Les sous-traitants du réseau Mozaïk sont en colère (et bloquent les bus)

Par • Mis à jour le 03/04/2018 - 09:58

Quasiment aucun bus ne roule sur le réseau Mozaïk ce mardi matin (3 avril 2018). Cette fois-ci ce sont les transporteurs sous-traitants du réseau qui sont mobilisés. Ils refusent la réorganisation du réseau et leur exclusion de facto.

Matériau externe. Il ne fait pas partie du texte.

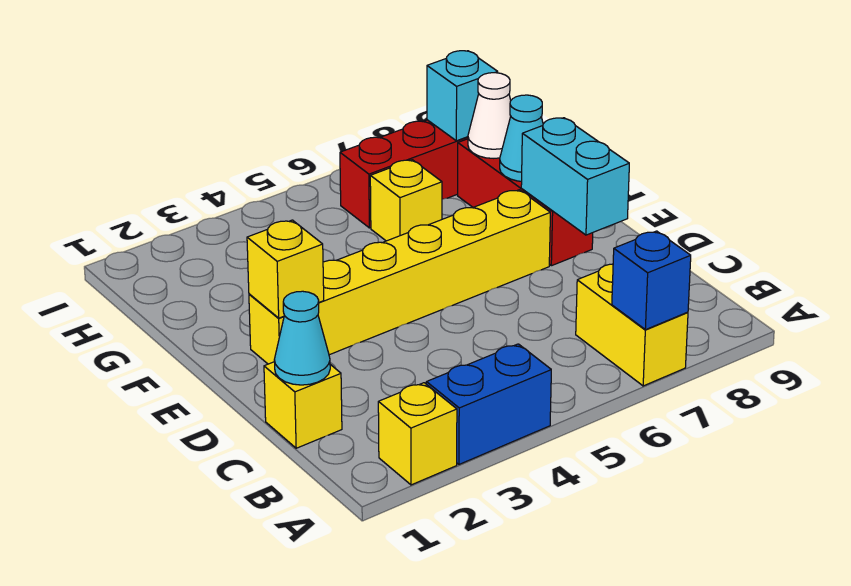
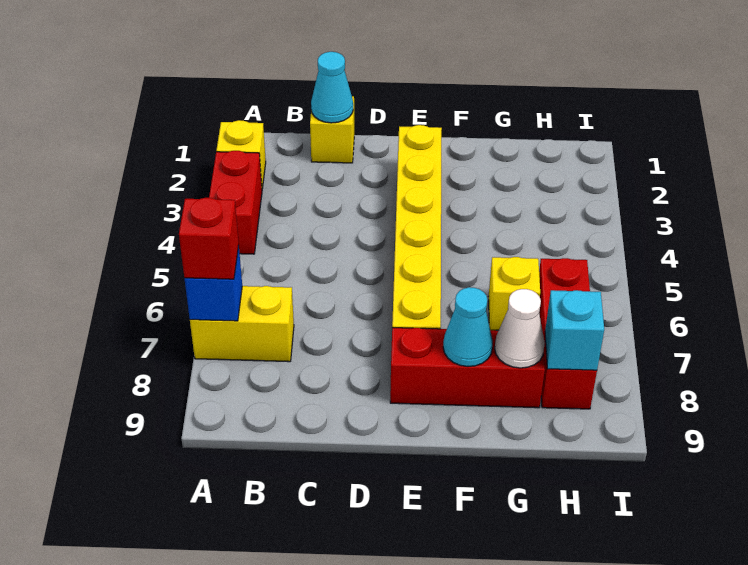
blue 1x2 brick [426,344,551,464] -> red 1x2 brick [209,151,262,254]
none -> red 1x1 brick [179,198,239,279]
cyan 1x2 brick [521,118,629,235] -> none
yellow 1x1 brick [247,220,324,318] -> none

    Les sous-traitants du réseau Mozaïk sont en colère (et bloquent les bus)

Les entreprises sous-traitantes du réseau Mozaïk sont en colère. Écartées du futur marché qui a pris effet le 1er avril 2018, ils ne comptent pas en rester là. Réunis en groupement sous le nom « Sotranscoop » ils ont attaqué les conditions d’attribution du marché et ont été déboutés par le tribunal administratif. Mais ils ont annoncé qu’ils iront en cassation.

Ces chauffeurs/entrepreneurs du réseau, estiment qu’après 30 ans de bons et loyaux services, des investissements conséquents, l’histoire ne peut s’arrêter ainsi. Après avoir durant des années acceptés de rouler à des coûts de revient très bas, ce schéma de fonctionnement aurait entraîne des situations financières plus que précaires aujourd’hui pour l’ensemble des chefs d’entreprises…

Ils s’appuient sur un audit de 2015, commandé par la CACEM, qui met en exergue justement les difficultés de nombre de sous-traitant. Ces professionnels du transport s’attendaient donc à une indemnité conséquente d’aide à la cessation d’activité. Mais au contraire, ils se voient aujourd’hui écarter des marchés et sans activités. Une situation inacceptable.

"Si vous me donnez un marché en dessous du coût de revient et qu'il y a un audit qui le confirme. Et que vous me donnez un courrier qui dit que suite à cet audit qui dit la vérité que vous allez nous aider à partir ou à rester mais que vous ne le faites pas. Finalement vous lancez un nouveau marché, c'est une façon de nous donner un coup de balai", lance Michel-Jean Pognon, président de Trans’capital, un sous-traitant du réseau.

Ces sous-traitants dénoncent en outre l’empressement de lancer ce marché en fin d’année dernière. Et même s’ils ont perdu devant le tribunal la première bataille, ces sous-traitant sont désormais mobilisés. Depuis tôt ce matin, ils paralysent la quasi totalité du réseau. Seules neuf lignes sur les soixante que compte le réseau.

Les employés de ces sous-traitants, accompagnés par la CSTM sont eux aussi entrés en grève ce mardi matin (3 avril 2018). Ils demandent des clarifications sur la nouvelle organisation du réseau de transport urbain.